[Assignment] Check each line below for the word "Twin", and copy those that have it.

[Dataset entries Boundary: Start]

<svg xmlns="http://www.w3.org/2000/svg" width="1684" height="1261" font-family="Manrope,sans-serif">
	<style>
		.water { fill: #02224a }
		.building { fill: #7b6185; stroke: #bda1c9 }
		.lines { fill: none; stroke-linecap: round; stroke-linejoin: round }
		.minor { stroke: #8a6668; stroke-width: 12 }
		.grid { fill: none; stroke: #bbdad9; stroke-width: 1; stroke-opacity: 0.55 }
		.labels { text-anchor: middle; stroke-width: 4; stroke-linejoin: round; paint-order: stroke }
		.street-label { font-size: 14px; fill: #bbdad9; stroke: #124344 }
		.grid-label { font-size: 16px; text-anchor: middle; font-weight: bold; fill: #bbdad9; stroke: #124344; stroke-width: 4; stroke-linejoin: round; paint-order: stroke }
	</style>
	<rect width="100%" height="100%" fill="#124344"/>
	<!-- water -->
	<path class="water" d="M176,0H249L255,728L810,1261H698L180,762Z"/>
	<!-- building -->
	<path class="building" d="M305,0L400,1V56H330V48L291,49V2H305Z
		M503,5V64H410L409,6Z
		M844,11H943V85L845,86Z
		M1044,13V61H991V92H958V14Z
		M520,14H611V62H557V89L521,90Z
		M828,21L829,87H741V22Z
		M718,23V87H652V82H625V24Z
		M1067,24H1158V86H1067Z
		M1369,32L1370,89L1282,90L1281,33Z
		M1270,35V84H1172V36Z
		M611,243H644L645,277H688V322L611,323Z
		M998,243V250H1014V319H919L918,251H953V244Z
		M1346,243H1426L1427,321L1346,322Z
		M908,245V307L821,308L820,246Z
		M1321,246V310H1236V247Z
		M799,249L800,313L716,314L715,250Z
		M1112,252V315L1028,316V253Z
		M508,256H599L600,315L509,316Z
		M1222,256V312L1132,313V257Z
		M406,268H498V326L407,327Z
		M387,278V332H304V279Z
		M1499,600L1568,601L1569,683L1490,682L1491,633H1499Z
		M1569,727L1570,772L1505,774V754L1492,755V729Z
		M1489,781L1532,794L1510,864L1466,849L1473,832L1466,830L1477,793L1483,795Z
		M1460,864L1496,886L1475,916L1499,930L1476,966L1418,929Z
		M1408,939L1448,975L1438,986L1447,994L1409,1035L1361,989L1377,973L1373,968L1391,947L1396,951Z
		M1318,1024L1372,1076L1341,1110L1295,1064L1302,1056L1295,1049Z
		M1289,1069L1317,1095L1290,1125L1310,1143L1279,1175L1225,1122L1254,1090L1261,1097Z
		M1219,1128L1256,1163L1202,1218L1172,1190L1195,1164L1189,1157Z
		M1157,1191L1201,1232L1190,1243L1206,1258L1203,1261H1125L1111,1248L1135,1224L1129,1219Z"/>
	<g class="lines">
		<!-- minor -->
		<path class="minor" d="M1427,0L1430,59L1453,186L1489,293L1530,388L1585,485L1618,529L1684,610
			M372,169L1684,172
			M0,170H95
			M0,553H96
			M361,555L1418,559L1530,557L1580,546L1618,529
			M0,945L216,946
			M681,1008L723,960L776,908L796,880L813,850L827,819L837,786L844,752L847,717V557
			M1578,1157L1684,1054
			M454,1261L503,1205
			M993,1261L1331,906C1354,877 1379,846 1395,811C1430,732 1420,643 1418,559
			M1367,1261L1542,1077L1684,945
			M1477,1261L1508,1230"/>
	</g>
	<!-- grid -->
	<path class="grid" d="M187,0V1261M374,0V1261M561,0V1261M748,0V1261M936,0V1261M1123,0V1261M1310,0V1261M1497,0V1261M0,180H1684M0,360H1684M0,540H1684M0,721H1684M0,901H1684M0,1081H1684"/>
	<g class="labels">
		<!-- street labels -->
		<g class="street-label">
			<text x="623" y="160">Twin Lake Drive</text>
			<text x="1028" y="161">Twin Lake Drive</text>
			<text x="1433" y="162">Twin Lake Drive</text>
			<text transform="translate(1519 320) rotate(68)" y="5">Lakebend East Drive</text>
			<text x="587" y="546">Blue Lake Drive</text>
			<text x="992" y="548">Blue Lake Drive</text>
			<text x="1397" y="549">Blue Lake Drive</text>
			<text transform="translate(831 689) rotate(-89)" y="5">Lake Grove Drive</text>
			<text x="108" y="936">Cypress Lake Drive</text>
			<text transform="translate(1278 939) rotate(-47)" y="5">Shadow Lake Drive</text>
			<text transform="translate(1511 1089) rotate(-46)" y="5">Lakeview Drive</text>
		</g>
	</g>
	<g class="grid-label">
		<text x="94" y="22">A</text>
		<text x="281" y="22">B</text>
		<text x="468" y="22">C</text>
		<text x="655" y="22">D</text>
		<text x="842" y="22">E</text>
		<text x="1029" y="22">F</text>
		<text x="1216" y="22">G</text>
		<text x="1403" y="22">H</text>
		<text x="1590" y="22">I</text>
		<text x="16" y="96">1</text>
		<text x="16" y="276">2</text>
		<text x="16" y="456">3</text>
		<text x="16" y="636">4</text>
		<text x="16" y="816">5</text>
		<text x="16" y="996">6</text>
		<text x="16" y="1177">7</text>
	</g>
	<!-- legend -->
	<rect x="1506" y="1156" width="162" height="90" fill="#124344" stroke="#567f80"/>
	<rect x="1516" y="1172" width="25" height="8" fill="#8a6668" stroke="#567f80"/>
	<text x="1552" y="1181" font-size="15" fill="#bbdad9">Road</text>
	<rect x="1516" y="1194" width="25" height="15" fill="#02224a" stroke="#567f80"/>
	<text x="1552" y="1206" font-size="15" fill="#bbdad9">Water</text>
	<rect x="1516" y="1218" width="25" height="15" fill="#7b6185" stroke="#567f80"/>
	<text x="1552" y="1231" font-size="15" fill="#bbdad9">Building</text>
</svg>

[Dataset entries Boundary: End]

[Task result]
			<text x="623" y="160">Twin Lake Drive</text>
			<text x="1028" y="161">Twin Lake Drive</text>
			<text x="1433" y="162">Twin Lake Drive</text>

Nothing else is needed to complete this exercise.